Stored data entries

○ ○ ○ ○ ○ ○ ○

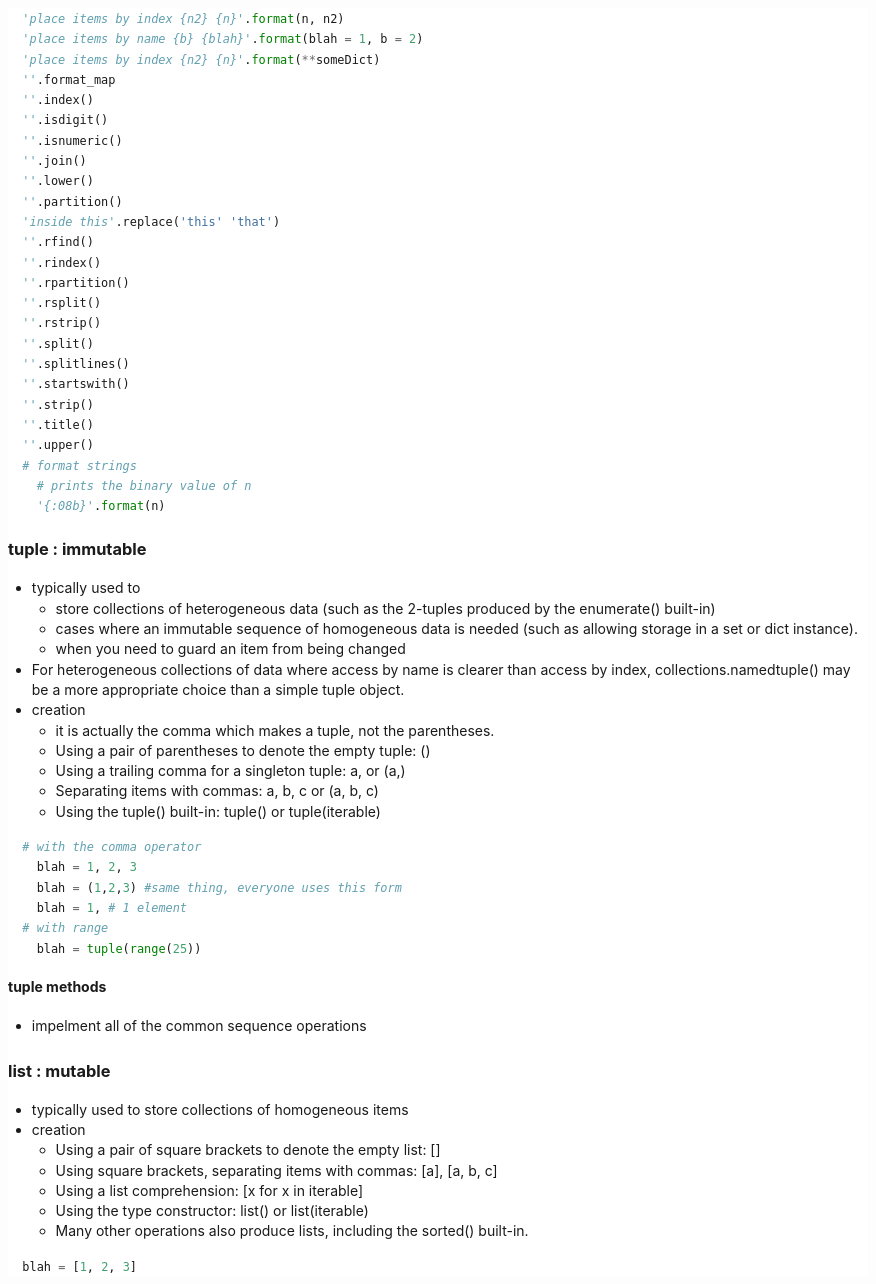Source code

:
   ```py
    'place items by index {n2} {n}'.format(n, n2)
    'place items by name {b} {blah}'.format(blah = 1, b = 2)
    'place items by index {n2} {n}'.format(**someDict)
    ''.format_map
    ''.index()
    ''.isdigit()
    ''.isnumeric()
    ''.join()
    ''.lower()
    ''.partition()
    'inside this'.replace('this' 'that')
    ''.rfind()
    ''.rindex()
    ''.rpartition()
    ''.rsplit()
    ''.rstrip()
    ''.split()
    ''.splitlines()
    ''.startswith()
    ''.strip()
    ''.title()
    ''.upper()
    # format strings
      # prints the binary value of n
      '{:08b}'.format(n)
  ```
### tuple : immutable
  - typically used to
    - store collections of heterogeneous data (such as the 2-tuples produced by the enumerate() built-in)
    - cases where an immutable sequence of homogeneous data is needed (such as allowing storage in a set or dict instance).
    - when you need to guard an item from being changed
  - For heterogeneous collections of data where access by name is clearer than access by index, collections.namedtuple() may be a more appropriate choice than a simple tuple object.
  - creation
      - it is actually the comma which makes a tuple, not the parentheses.
    - Using a pair of parentheses to denote the empty tuple: ()
    - Using a trailing comma for a singleton tuple: a, or (a,)
    - Separating items with commas: a, b, c or (a, b, c)
    - Using the tuple() built-in: tuple() or tuple(iterable)
  ```py
    # with the comma operator
      blah = 1, 2, 3
      blah = (1,2,3) #same thing, everyone uses this form
      blah = 1, # 1 element
    # with range
      blah = tuple(range(25))
  ```
#### tuple methods
  - impelment all of the common sequence operations
### list : mutable
  - typically used to store collections of homogeneous items
  - creation
    - Using a pair of square brackets to denote the empty list: []
    - Using square brackets, separating items with commas: [a], [a, b, c]
    - Using a list comprehension: [x for x in iterable]
    - Using the type constructor: list() or list(iterable)
    - Many other operations also produce lists, including the sorted() built-in.
  ```py
    blah = [1, 2, 3]

  ```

○ ○ ○ ○ ○ ○ ○

> **Task directions**: Would you copy the records word for word, without any of their pictures?

> **Result**:
Source code

:
   ```py
    'place items by index {n2} {n}'.format(n, n2)
    'place items by name {b} {blah}'.format(blah = 1, b = 2)
    'place items by index {n2} {n}'.format(**someDict)
    ''.format_map
    ''.index()
    ''.isdigit()
    ''.isnumeric()
    ''.join()
    ''.lower()
    ''.partition()
    'inside this'.replace('this' 'that')
    ''.rfind()
    ''.rindex()
    ''.rpartition()
    ''.rsplit()
    ''.rstrip()
    ''.split()
    ''.splitlines()
    ''.startswith()
    ''.strip()
    ''.title()
    ''.upper()
    # format strings
      # prints the binary value of n
      '{:08b}'.format(n)
  ```
### tuple : immutable
  - typically used to
    - store collections of heterogeneous data (such as the 2-tuples produced by the enumerate() built-in)
    - cases where an immutable sequence of homogeneous data is needed (such as allowing storage in a set or dict instance).
    - when you need to guard an item from being changed
  - For heterogeneous collections of data where access by name is clearer than access by index, collections.namedtuple() may be a more appropriate choice than a simple tuple object.
  - creation
      - it is actually the comma which makes a tuple, not the parentheses.
    - Using a pair of parentheses to denote the empty tuple: ()
    - Using a trailing comma for a singleton tuple: a, or (a,)
    - Separating items with commas: a, b, c or (a, b, c)
    - Using the tuple() built-in: tuple() or tuple(iterable)
  ```py
    # with the comma operator
      blah = 1, 2, 3
      blah = (1,2,3) #same thing, everyone uses this form
      blah = 1, # 1 element
    # with range
      blah = tuple(range(25))
  ```
#### tuple methods
  - impelment all of the common sequence operations
### list : mutable
  - typically used to store collections of homogeneous items
  - creation
    - Using a pair of square brackets to denote the empty list: []
    - Using square brackets, separating items with commas: [a], [a, b, c]
    - Using a list comprehension: [x for x in iterable]
    - Using the type constructor: list() or list(iterable)
    - Many other operations also produce lists, including the sorted() built-in.
  ```py
    blah = [1, 2, 3]

  ```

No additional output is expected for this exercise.